[Start of section]

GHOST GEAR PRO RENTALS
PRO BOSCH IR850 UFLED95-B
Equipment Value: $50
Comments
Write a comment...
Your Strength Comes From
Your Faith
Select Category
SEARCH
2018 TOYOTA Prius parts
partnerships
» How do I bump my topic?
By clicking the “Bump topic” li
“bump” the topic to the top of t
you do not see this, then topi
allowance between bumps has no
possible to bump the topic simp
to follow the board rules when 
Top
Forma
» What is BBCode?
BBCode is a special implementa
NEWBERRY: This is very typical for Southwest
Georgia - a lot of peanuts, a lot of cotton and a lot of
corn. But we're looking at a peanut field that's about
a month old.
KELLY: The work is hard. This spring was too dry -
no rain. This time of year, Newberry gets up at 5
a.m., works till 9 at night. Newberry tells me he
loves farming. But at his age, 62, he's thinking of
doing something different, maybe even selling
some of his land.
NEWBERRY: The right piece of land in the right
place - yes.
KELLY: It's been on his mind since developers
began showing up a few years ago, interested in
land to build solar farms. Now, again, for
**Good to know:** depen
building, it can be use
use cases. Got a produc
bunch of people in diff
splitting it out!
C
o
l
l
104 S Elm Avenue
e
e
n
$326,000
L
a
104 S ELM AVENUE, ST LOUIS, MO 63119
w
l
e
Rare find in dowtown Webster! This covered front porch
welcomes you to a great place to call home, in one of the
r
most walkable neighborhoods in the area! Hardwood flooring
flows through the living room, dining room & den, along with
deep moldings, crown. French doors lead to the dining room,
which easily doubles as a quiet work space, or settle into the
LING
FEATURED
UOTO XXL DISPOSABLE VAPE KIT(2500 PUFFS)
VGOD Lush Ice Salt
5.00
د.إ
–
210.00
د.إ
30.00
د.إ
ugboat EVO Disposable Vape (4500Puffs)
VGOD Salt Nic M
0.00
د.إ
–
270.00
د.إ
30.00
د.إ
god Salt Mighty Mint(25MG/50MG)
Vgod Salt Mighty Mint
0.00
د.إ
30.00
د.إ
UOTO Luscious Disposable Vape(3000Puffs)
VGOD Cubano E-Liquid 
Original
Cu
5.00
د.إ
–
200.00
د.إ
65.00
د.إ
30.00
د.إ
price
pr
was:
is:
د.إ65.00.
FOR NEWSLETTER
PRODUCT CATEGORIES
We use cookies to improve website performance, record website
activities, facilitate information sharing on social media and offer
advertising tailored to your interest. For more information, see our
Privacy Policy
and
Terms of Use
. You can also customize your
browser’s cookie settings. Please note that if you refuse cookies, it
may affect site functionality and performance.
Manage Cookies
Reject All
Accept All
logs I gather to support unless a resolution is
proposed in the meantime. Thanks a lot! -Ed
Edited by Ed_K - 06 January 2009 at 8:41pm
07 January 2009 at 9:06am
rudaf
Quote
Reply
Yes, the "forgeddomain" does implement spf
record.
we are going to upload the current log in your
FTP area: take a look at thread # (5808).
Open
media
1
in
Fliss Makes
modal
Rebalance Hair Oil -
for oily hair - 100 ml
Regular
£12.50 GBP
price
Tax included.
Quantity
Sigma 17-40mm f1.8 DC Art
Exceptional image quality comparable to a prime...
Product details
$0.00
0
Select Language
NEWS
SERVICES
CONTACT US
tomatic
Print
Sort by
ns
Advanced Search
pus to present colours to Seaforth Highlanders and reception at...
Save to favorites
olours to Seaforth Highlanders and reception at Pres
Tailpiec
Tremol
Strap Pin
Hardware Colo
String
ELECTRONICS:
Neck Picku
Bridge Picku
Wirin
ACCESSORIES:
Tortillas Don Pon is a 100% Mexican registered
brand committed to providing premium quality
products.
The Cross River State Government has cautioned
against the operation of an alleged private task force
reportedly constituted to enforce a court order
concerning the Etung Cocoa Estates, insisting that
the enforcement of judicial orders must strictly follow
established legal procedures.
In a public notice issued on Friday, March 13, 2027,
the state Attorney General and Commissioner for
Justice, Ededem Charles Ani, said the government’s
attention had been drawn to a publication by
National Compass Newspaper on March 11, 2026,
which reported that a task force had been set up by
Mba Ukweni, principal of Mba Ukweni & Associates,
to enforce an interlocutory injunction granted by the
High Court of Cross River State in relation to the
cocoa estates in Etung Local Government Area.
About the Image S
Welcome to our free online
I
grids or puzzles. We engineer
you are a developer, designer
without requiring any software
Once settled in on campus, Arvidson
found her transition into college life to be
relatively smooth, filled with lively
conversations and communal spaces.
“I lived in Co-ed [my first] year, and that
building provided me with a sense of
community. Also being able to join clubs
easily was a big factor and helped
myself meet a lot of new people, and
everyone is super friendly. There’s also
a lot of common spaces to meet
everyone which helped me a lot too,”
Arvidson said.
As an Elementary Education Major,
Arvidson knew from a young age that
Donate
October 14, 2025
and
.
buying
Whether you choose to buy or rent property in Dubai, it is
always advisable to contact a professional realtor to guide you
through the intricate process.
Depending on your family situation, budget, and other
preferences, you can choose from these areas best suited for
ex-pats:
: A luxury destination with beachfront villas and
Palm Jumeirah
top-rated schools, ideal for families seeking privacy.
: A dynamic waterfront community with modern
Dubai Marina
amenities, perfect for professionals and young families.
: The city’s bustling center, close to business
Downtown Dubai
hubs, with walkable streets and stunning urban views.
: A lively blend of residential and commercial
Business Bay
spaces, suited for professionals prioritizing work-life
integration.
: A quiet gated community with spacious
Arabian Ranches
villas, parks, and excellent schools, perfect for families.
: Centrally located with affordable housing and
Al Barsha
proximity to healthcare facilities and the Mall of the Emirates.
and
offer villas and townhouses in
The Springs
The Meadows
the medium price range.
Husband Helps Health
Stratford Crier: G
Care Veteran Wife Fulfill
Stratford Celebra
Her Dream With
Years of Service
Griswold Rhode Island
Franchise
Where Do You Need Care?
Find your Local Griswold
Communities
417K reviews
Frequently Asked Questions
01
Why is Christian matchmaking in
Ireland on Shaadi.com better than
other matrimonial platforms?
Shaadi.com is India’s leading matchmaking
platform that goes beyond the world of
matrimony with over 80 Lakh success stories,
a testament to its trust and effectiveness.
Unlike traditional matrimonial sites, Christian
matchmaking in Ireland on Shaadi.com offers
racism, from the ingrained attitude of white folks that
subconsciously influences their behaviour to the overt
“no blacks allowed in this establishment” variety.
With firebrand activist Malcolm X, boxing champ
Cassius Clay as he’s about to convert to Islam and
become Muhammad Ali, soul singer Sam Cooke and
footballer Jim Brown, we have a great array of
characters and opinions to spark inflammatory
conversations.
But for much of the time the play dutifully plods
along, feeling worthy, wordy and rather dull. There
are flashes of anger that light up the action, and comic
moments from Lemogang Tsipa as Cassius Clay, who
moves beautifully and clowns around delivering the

[End of section]

(WHAT IS REQUIRED):
Lines containing the string "walkable": report how many there are in the material above, and nothing more.

(ANSWER SPACE):
2